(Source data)

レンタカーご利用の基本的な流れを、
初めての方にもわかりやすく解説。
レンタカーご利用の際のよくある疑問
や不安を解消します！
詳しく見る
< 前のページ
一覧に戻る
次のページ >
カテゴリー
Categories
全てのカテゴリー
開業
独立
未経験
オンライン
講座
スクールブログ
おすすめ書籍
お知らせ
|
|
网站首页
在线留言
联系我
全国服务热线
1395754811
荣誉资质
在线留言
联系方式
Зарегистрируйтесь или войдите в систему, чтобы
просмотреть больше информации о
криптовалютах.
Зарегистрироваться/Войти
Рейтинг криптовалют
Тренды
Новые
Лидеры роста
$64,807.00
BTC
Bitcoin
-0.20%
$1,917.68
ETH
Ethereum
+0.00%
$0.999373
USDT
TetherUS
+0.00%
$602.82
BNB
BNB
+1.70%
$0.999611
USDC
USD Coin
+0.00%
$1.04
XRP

▶ Task directions
Pull every line of text from the items above and reproduce each one without changes, in its original order.

▶ Finished exercise
レンタカーご利用の基本的な流れを、
初めての方にもわかりやすく解説。
レンタカーご利用の際のよくある疑問
や不安を解消します！
詳しく見る
< 前のページ
一覧に戻る
次のページ >
カテゴリー
Categories
全てのカテゴリー
開業
独立
未経験
オンライン
講座
スクールブログ
おすすめ書籍
お知らせ
|
|
网站首页
在线留言
联系我
全国服务热线
1395754811
荣誉资质
在线留言
联系方式
Зарегистрируйтесь или войдите в систему, чтобы
просмотреть больше информации о
криптовалютах.
Зарегистрироваться/Войти
Рейтинг криптовалют
Тренды
Новые
Лидеры роста
$64,807.00
BTC
Bitcoin
-0.20%
$1,917.68
ETH
Ethereum
+0.00%
$0.999373
USDT
TetherUS
+0.00%
$602.82
BNB
BNB
+1.70%
$0.999611
USDC
USD Coin
+0.00%
$1.04
XRP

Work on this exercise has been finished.